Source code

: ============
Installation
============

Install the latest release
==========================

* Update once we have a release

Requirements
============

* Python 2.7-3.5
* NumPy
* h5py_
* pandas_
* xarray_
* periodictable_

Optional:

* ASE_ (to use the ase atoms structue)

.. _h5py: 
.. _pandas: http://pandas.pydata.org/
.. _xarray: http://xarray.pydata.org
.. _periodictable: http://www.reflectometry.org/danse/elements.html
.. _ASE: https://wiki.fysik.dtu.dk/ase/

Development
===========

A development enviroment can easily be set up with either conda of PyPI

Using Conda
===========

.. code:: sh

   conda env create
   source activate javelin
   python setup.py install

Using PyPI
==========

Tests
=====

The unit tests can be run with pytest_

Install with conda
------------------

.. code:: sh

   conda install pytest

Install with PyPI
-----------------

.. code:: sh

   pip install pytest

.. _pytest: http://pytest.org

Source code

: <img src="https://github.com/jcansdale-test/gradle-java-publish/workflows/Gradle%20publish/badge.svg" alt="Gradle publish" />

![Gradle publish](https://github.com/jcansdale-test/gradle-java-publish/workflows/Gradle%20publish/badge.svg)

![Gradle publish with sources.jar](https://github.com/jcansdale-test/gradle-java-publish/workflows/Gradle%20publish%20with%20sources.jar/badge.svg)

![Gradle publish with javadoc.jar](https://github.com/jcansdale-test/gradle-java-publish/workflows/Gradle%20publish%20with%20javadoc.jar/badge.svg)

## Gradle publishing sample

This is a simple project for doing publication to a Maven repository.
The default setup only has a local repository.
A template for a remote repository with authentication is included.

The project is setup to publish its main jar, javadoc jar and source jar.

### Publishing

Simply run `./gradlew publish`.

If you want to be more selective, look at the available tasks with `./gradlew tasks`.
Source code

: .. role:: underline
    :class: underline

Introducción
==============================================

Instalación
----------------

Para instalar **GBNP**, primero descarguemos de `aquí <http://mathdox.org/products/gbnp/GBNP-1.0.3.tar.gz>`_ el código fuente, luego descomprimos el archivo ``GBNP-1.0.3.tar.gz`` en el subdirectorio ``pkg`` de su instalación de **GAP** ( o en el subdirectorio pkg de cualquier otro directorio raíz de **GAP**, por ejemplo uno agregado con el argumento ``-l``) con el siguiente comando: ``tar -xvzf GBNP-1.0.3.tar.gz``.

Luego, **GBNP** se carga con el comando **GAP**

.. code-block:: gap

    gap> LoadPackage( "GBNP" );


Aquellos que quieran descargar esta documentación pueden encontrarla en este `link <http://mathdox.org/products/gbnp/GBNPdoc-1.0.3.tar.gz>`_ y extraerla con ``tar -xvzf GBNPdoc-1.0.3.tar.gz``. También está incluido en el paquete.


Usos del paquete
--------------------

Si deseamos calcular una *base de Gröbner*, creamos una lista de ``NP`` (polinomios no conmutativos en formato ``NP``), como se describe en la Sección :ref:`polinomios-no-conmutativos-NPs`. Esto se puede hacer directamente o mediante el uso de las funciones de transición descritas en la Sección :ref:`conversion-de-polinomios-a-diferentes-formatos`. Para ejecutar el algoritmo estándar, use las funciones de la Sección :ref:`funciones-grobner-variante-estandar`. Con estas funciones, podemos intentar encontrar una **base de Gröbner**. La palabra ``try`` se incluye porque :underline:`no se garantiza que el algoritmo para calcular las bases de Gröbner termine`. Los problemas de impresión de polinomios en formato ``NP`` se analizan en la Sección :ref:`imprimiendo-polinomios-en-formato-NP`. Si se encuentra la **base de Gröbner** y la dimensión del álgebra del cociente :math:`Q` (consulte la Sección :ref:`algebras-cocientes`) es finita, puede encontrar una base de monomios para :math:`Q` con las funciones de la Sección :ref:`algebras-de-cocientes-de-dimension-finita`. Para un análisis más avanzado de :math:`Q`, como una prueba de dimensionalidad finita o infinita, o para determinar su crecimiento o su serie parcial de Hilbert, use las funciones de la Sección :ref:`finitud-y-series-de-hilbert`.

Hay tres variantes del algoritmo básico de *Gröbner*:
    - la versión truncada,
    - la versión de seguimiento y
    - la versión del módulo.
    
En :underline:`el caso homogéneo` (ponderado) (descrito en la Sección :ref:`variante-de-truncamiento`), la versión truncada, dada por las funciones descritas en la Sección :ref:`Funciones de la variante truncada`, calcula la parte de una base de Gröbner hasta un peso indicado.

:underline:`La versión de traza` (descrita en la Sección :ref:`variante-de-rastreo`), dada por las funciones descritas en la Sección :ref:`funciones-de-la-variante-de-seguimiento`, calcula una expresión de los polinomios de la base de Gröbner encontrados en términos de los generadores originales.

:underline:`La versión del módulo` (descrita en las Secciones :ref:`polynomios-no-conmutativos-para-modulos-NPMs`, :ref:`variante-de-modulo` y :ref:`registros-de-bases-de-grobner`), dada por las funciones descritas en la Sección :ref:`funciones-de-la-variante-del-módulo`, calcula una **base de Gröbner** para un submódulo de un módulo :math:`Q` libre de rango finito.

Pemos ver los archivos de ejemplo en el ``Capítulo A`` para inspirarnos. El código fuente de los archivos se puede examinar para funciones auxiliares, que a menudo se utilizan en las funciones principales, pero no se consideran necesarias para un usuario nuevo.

---

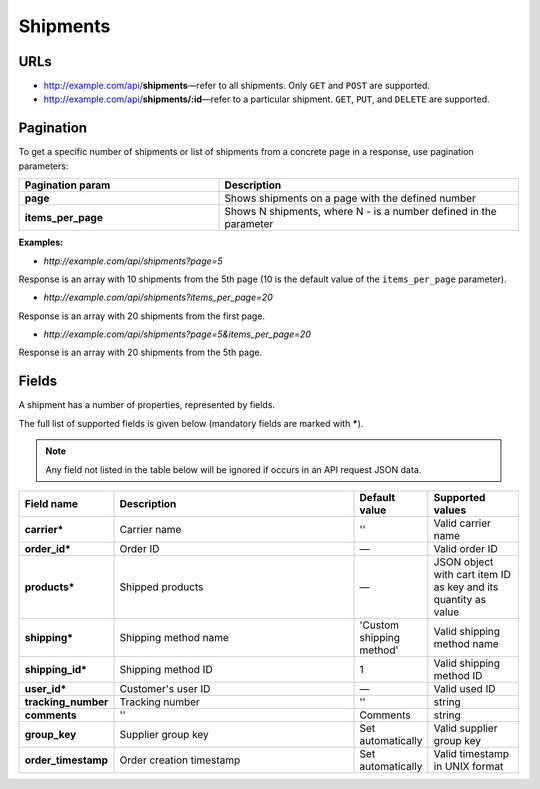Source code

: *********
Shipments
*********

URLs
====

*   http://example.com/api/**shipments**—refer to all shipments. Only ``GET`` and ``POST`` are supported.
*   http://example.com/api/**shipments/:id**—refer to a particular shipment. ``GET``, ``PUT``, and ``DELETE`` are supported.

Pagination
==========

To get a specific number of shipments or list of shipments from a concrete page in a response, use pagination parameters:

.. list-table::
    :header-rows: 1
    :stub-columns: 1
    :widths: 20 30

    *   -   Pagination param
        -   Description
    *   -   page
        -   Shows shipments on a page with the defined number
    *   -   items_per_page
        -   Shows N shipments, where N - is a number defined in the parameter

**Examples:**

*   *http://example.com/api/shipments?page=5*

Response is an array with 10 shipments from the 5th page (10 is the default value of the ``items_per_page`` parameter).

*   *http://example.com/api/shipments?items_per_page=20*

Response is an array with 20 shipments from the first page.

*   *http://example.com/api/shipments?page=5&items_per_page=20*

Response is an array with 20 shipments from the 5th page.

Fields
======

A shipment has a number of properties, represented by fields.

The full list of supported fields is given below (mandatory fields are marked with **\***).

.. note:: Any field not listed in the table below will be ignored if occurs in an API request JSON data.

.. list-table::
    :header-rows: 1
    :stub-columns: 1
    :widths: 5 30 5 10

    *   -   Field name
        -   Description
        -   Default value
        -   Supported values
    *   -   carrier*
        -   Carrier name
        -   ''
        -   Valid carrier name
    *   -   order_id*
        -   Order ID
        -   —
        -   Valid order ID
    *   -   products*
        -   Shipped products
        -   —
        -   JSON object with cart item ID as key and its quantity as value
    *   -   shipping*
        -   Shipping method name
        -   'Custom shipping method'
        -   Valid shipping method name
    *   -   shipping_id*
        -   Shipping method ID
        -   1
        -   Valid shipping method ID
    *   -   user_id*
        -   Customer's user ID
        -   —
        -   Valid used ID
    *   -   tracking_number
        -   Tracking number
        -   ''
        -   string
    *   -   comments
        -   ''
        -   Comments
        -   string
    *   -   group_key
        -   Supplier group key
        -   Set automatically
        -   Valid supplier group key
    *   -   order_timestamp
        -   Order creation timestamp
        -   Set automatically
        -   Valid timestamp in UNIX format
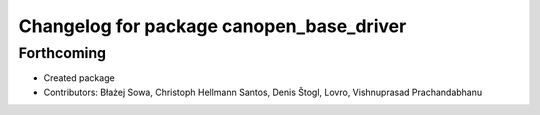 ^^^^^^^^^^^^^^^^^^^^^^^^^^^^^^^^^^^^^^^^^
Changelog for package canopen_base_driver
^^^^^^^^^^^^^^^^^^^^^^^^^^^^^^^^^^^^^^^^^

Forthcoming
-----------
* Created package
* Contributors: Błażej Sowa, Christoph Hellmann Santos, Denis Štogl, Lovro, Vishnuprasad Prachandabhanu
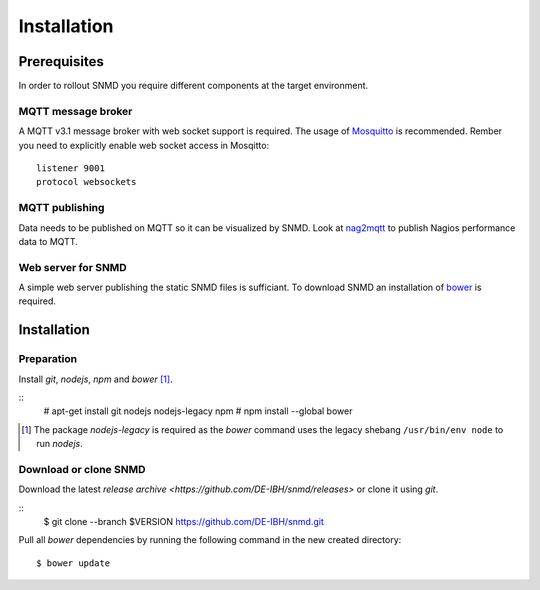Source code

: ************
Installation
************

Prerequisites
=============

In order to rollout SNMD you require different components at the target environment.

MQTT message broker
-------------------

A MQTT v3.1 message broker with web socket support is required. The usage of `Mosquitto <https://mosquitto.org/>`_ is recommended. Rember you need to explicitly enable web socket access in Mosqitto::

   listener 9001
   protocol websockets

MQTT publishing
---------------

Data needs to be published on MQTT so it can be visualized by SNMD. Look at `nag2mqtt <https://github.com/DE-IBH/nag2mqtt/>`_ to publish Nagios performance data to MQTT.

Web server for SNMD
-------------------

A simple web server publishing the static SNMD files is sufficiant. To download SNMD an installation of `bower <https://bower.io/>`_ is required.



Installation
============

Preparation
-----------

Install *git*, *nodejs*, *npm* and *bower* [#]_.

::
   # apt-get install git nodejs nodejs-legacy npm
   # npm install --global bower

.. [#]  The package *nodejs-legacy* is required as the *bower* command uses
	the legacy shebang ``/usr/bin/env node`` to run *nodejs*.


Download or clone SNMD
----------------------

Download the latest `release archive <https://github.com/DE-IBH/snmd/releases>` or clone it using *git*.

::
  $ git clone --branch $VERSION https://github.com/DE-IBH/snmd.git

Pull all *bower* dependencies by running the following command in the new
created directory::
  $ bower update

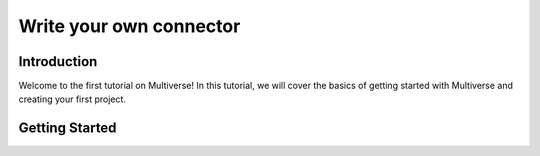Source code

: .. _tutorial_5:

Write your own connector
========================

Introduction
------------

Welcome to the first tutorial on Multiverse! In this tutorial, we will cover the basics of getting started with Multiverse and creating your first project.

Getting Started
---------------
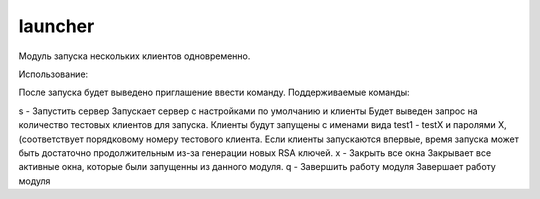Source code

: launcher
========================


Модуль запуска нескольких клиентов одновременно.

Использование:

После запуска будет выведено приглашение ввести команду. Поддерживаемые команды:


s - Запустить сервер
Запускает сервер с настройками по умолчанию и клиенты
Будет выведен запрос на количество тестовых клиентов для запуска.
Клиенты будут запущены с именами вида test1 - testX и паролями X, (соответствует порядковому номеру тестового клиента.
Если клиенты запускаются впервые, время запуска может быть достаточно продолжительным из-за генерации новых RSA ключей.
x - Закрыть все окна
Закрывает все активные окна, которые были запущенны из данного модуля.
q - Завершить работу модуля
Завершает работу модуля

= WORK ITEM =
Print the lines above from the one with "If you want" through the one with "Luego, **GBNP** se", both included, exactly as written and nothing more.

= SOLUTION TO THIS TASK =
If you want to be more selective, look at the available tasks with `./gradlew tasks`.
Source code

: .. role:: underline
    :class: underline

Introducción
==============================================

Instalación
----------------

Para instalar **GBNP**, primero descarguemos de `aquí <http://mathdox.org/products/gbnp/GBNP-1.0.3.tar.gz>`_ el código fuente, luego descomprimos el archivo ``GBNP-1.0.3.tar.gz`` en el subdirectorio ``pkg`` de su instalación de **GAP** ( o en el subdirectorio pkg de cualquier otro directorio raíz de **GAP**, por ejemplo uno agregado con el argumento ``-l``) con el siguiente comando: ``tar -xvzf GBNP-1.0.3.tar.gz``.

Luego, **GBNP** se carga con el comando **GAP**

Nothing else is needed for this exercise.